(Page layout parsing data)

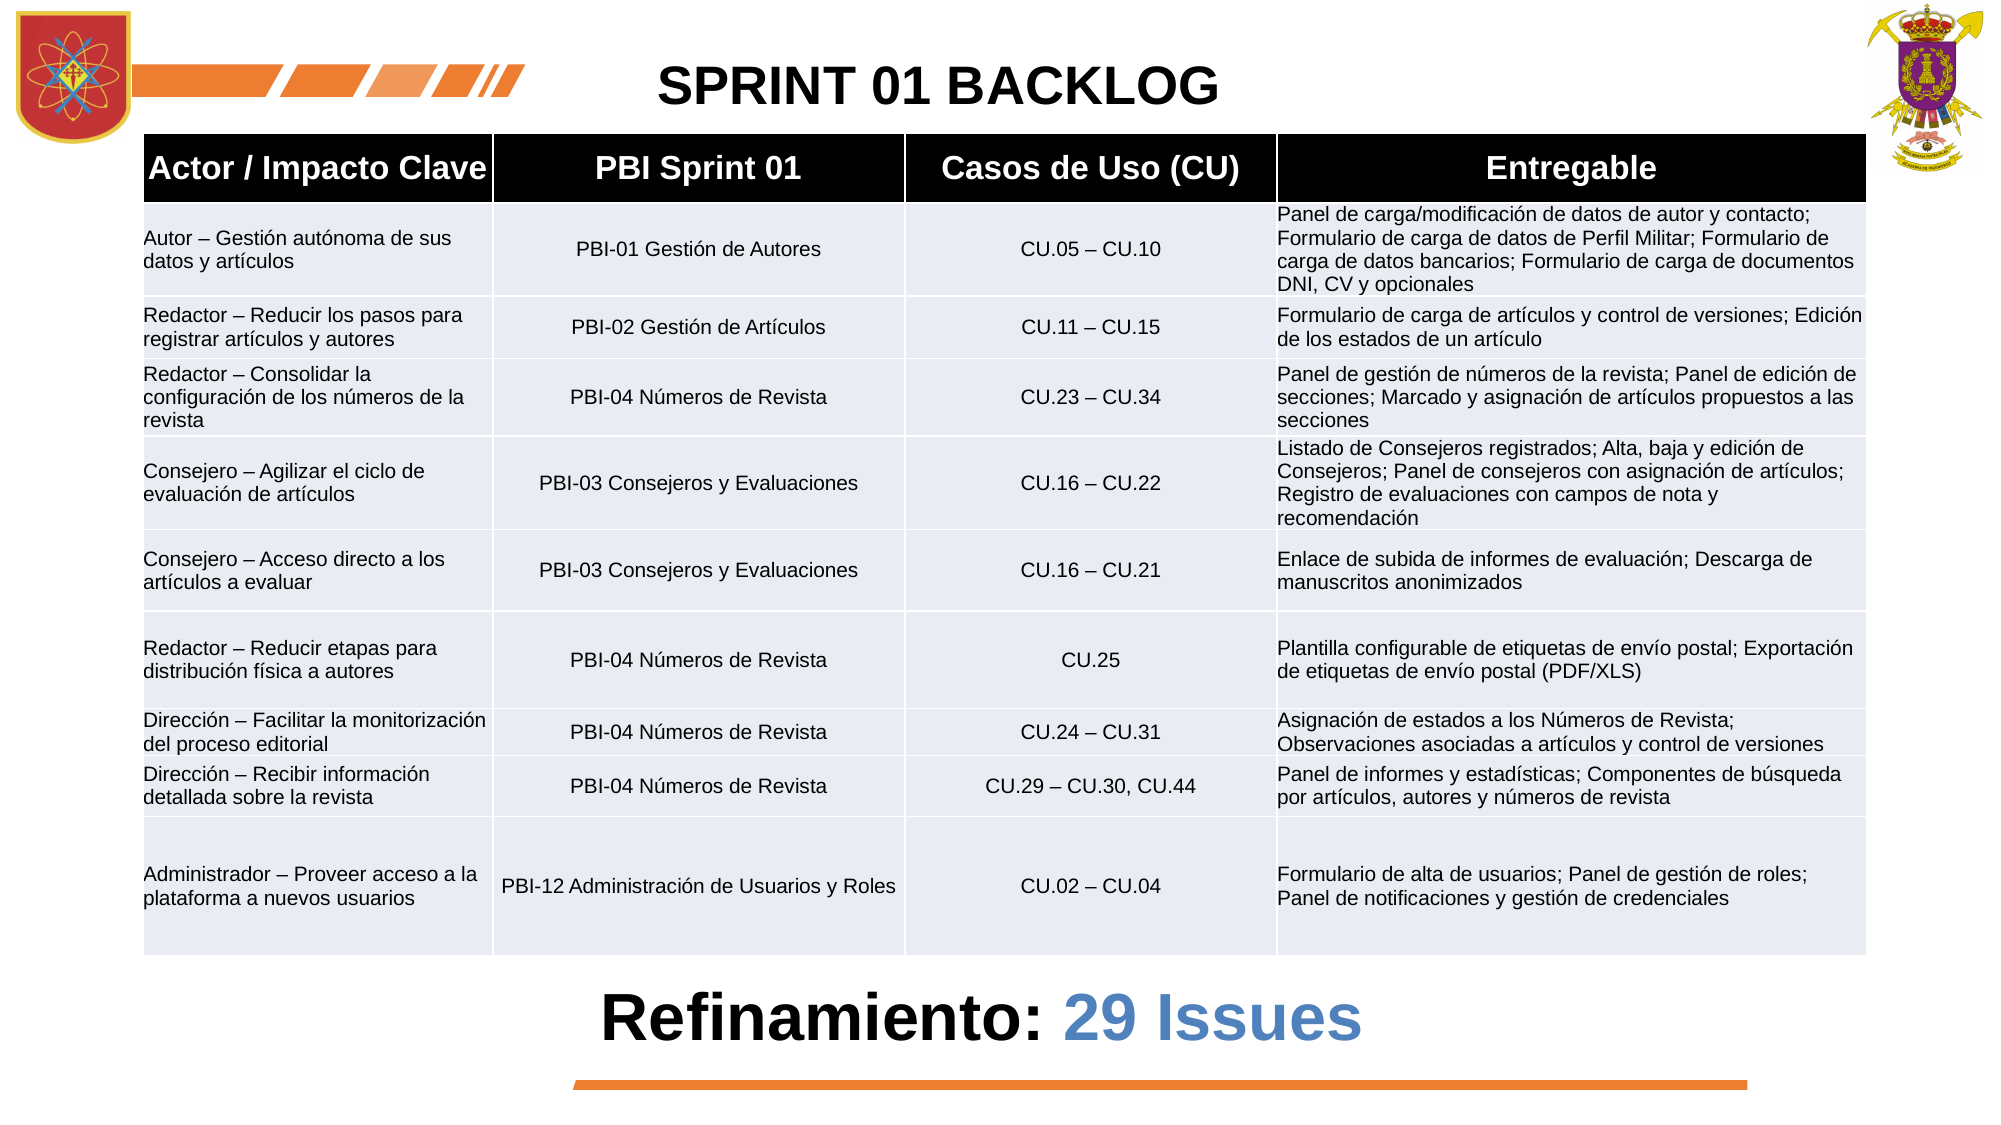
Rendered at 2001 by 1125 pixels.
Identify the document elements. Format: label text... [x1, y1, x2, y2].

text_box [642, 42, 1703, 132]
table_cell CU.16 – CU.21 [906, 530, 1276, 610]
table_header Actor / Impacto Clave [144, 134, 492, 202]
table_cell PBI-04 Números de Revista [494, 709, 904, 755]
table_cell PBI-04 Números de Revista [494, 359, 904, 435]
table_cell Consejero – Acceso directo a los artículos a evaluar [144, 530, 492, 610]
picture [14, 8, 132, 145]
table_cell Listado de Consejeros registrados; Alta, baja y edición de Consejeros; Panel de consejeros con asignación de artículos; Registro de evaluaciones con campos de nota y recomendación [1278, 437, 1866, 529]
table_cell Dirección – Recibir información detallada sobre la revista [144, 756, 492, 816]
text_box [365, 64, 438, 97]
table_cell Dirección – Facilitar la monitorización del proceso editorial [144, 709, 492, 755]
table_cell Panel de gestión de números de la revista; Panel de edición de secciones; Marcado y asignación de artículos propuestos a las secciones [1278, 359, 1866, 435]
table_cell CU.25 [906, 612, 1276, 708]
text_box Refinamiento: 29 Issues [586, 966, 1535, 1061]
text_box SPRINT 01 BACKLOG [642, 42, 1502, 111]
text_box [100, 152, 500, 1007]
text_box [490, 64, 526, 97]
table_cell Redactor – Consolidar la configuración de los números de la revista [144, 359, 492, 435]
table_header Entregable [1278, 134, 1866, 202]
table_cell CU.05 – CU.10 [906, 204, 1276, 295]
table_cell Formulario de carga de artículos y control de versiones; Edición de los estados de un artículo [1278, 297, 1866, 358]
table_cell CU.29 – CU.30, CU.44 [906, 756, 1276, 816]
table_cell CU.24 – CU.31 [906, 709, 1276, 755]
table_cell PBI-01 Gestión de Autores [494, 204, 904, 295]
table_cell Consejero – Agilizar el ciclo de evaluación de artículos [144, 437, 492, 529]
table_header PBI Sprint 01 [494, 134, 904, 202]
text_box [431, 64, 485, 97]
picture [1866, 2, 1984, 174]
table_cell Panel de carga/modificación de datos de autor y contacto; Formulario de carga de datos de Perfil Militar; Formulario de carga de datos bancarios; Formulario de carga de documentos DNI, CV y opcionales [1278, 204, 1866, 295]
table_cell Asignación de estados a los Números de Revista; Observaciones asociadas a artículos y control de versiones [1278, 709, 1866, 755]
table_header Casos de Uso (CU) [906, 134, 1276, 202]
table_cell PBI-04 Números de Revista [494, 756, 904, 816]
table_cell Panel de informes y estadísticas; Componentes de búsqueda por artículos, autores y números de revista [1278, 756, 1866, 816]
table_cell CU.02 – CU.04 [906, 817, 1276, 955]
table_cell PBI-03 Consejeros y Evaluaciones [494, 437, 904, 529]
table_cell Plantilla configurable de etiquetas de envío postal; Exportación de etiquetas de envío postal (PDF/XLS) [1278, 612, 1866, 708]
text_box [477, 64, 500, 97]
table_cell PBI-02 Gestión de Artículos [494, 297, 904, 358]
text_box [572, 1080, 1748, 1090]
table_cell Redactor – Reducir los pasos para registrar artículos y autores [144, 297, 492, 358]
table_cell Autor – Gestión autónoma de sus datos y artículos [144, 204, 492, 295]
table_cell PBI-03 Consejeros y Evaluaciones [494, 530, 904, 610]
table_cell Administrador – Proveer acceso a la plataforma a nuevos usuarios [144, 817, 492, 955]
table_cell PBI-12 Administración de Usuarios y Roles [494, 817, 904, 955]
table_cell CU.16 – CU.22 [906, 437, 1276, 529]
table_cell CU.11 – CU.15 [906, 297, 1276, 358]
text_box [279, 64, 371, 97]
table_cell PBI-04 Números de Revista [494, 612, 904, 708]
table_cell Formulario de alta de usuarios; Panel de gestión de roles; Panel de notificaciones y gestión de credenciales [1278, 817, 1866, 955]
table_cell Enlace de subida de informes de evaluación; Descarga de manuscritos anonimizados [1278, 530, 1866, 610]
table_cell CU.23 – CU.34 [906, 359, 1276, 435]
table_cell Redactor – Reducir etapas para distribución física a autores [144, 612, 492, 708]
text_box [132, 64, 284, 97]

Problem description » Please return the lines above exactly, with the pictures omitted.

Response to the task »
Rendered at 2001 by 1125 pixels.
Identify the document elements. Format: label text... [x1, y1, x2, y2].

text_box [642, 42, 1703, 132]
table_cell CU.16 – CU.21 [906, 530, 1276, 610]
table_header Actor / Impacto Clave [144, 134, 492, 202]
table_cell PBI-04 Números de Revista [494, 709, 904, 755]
table_cell PBI-04 Números de Revista [494, 359, 904, 435]
table_cell Consejero – Acceso directo a los artículos a evaluar [144, 530, 492, 610]
picture [14, 8, 132, 145]
table_cell Listado de Consejeros registrados; Alta, baja y edición de Consejeros; Panel de consejeros con asignación de artículos; Registro de evaluaciones con campos de nota y recomendación [1278, 437, 1866, 529]
table_cell Dirección – Recibir información detallada sobre la revista [144, 756, 492, 816]
text_box [365, 64, 438, 97]
table_cell Dirección – Facilitar la monitorización del proceso editorial [144, 709, 492, 755]
table_cell Panel de gestión de números de la revista; Panel de edición de secciones; Marcado y asignación de artículos propuestos a las secciones [1278, 359, 1866, 435]
table_cell CU.25 [906, 612, 1276, 708]
text_box Refinamiento: 29 Issues [586, 966, 1535, 1061]
text_box SPRINT 01 BACKLOG [642, 42, 1502, 111]
text_box [100, 152, 500, 1007]
text_box [490, 64, 526, 97]
table_cell Redactor – Consolidar la configuración de los números de la revista [144, 359, 492, 435]
table_header Entregable [1278, 134, 1866, 202]
table_cell CU.05 – CU.10 [906, 204, 1276, 295]
table_cell Formulario de carga de artículos y control de versiones; Edición de los estados de un artículo [1278, 297, 1866, 358]
table_cell CU.29 – CU.30, CU.44 [906, 756, 1276, 816]
table_cell CU.24 – CU.31 [906, 709, 1276, 755]
table_cell PBI-01 Gestión de Autores [494, 204, 904, 295]
table_cell Consejero – Agilizar el ciclo de evaluación de artículos [144, 437, 492, 529]
table_header PBI Sprint 01 [494, 134, 904, 202]
text_box [431, 64, 485, 97]
picture [1866, 2, 1984, 174]
table_cell Panel de carga/modificación de datos de autor y contacto; Formulario de carga de datos de Perfil Militar; Formulario de carga de datos bancarios; Formulario de carga de documentos DNI, CV y opcionales [1278, 204, 1866, 295]
table_cell Asignación de estados a los Números de Revista; Observaciones asociadas a artículos y control de versiones [1278, 709, 1866, 755]
table_header Casos de Uso (CU) [906, 134, 1276, 202]
table_cell PBI-04 Números de Revista [494, 756, 904, 816]
table_cell Panel de informes y estadísticas; Componentes de búsqueda por artículos, autores y números de revista [1278, 756, 1866, 816]
table_cell CU.02 – CU.04 [906, 817, 1276, 955]
table_cell PBI-03 Consejeros y Evaluaciones [494, 437, 904, 529]
table_cell Plantilla configurable de etiquetas de envío postal; Exportación de etiquetas de envío postal (PDF/XLS) [1278, 612, 1866, 708]
text_box [477, 64, 500, 97]
table_cell PBI-02 Gestión de Artículos [494, 297, 904, 358]
text_box [572, 1080, 1748, 1090]
table_cell Redactor – Reducir los pasos para registrar artículos y autores [144, 297, 492, 358]
table_cell Autor – Gestión autónoma de sus datos y artículos [144, 204, 492, 295]
table_cell PBI-03 Consejeros y Evaluaciones [494, 530, 904, 610]
table_cell Administrador – Proveer acceso a la plataforma a nuevos usuarios [144, 817, 492, 955]
table_cell PBI-12 Administración de Usuarios y Roles [494, 817, 904, 955]
table_cell CU.16 – CU.22 [906, 437, 1276, 529]
table_cell CU.11 – CU.15 [906, 297, 1276, 358]
text_box [279, 64, 371, 97]
table_cell PBI-04 Números de Revista [494, 612, 904, 708]
table_cell Formulario de alta de usuarios; Panel de gestión de roles; Panel de notificaciones y gestión de credenciales [1278, 817, 1866, 955]
table_cell Enlace de subida de informes de evaluación; Descarga de manuscritos anonimizados [1278, 530, 1866, 610]
table_cell CU.23 – CU.34 [906, 359, 1276, 435]
table_cell Redactor – Reducir etapas para distribución física a autores [144, 612, 492, 708]
text_box [132, 64, 284, 97]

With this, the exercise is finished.